+++ SOURCE MATERIAL
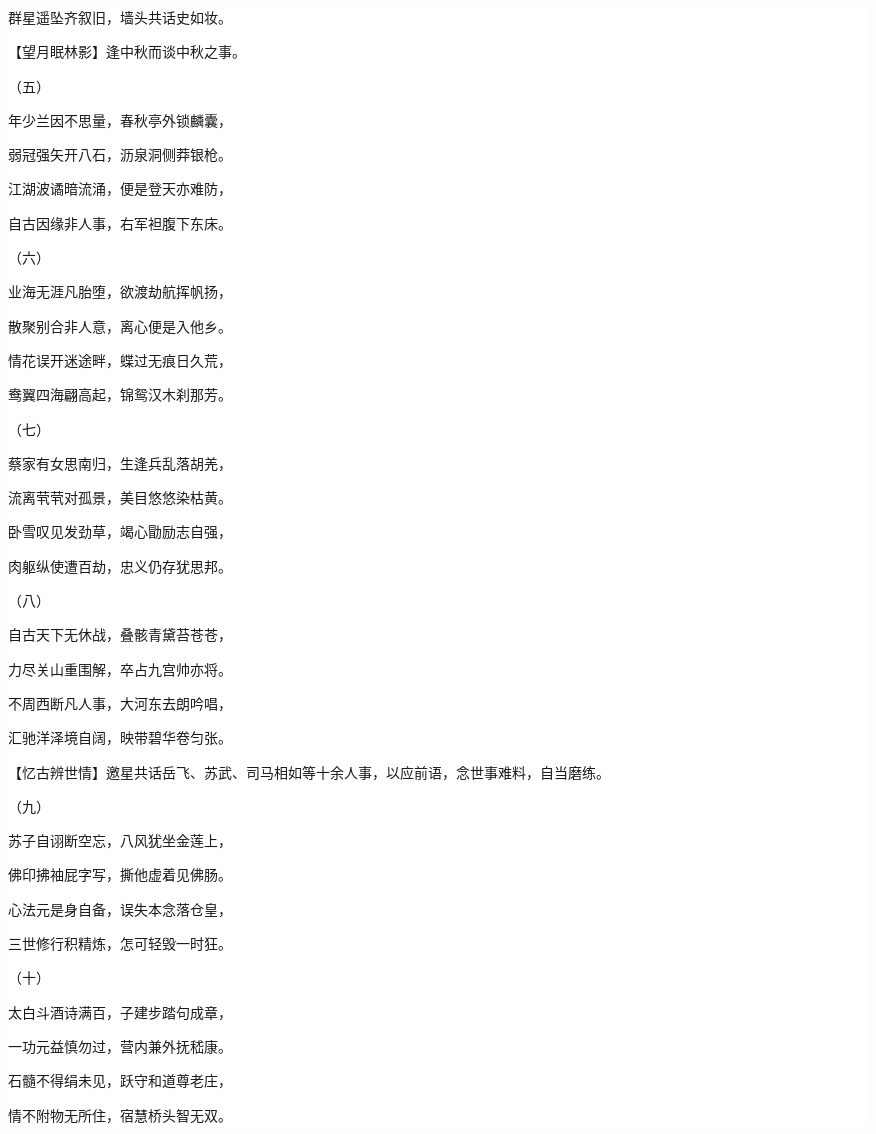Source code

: 群星遥坠齐叙旧，墙头共话史如妆。

【望月眠林影】逢中秋而谈中秋之事。

（五）

年少兰因不思量，春秋亭外锁麟囊，

弱冠强矢开八石，沥泉洞侧莽银枪。

江湖波谲暗流涌，便是登天亦难防，

自古因缘非人事，右军袒腹下东床。

（六）

业海无涯凡胎堕，欲渡劫航挥帆扬，

散聚别合非人意，离心便是入他乡。

情花误开迷途畔，蝶过无痕日久荒，

鸯翼四海翩高起，锦鸳汉木刹那芳。

（七）

蔡家有女思南归，生逢兵乱落胡羌，

流离茕茕对孤景，美目悠悠染枯黄。

卧雪叹见发劲草，竭心勖励志自强，

肉躯纵使遭百劫，忠义仍存犹思邦。

（八）

自古天下无休战，叠骸青黛苔苍苍，

力尽关山重围解，卒占九宫帅亦将。

不周西断凡人事，大河东去朗吟唱，

汇驰洋泽境自阔，映带碧华卷匀张。

【忆古辨世情】邀星共话岳飞、苏武、司马相如等十余人事，以应前语，念世事难料，自当磨练。

（九）

苏子自诩断空忘，八风犹坐金莲上，

佛印拂袖屁字写，撕他虚着见佛肠。

心法元是身自备，误失本念落仓皇，

三世修行积精炼，怎可轻毁一时狂。

（十）

太白斗酒诗满百，子建步踏句成章，

一功元益慎勿过，营内兼外抚嵇康。

石髓不得绢未见，跃守和道尊老庄，

情不附物无所住，宿慧桥头智无双。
++++++
■ WHAT IS BEING ASKED: Reproduce the rows above verbatim, leaving the picture out of your answer.

■ TASK SOLUTION:
Source code

: 群星遥坠齐叙旧，墙头共话史如妆。

【望月眠林影】逢中秋而谈中秋之事。

（五）

年少兰因不思量，春秋亭外锁麟囊，

弱冠强矢开八石，沥泉洞侧莽银枪。

江湖波谲暗流涌，便是登天亦难防，

自古因缘非人事，右军袒腹下东床。

（六）

业海无涯凡胎堕，欲渡劫航挥帆扬，

散聚别合非人意，离心便是入他乡。

情花误开迷途畔，蝶过无痕日久荒，

鸯翼四海翩高起，锦鸳汉木刹那芳。

（七）

蔡家有女思南归，生逢兵乱落胡羌，

流离茕茕对孤景，美目悠悠染枯黄。

卧雪叹见发劲草，竭心勖励志自强，

肉躯纵使遭百劫，忠义仍存犹思邦。

（八）

自古天下无休战，叠骸青黛苔苍苍，

力尽关山重围解，卒占九宫帅亦将。

不周西断凡人事，大河东去朗吟唱，

汇驰洋泽境自阔，映带碧华卷匀张。

【忆古辨世情】邀星共话岳飞、苏武、司马相如等十余人事，以应前语，念世事难料，自当磨练。

（九）

苏子自诩断空忘，八风犹坐金莲上，

佛印拂袖屁字写，撕他虚着见佛肠。

心法元是身自备，误失本念落仓皇，

三世修行积精炼，怎可轻毁一时狂。

（十）

太白斗酒诗满百，子建步踏句成章，

一功元益慎勿过，营内兼外抚嵇康。

石髓不得绢未见，跃守和道尊老庄，

情不附物无所住，宿慧桥头智无双。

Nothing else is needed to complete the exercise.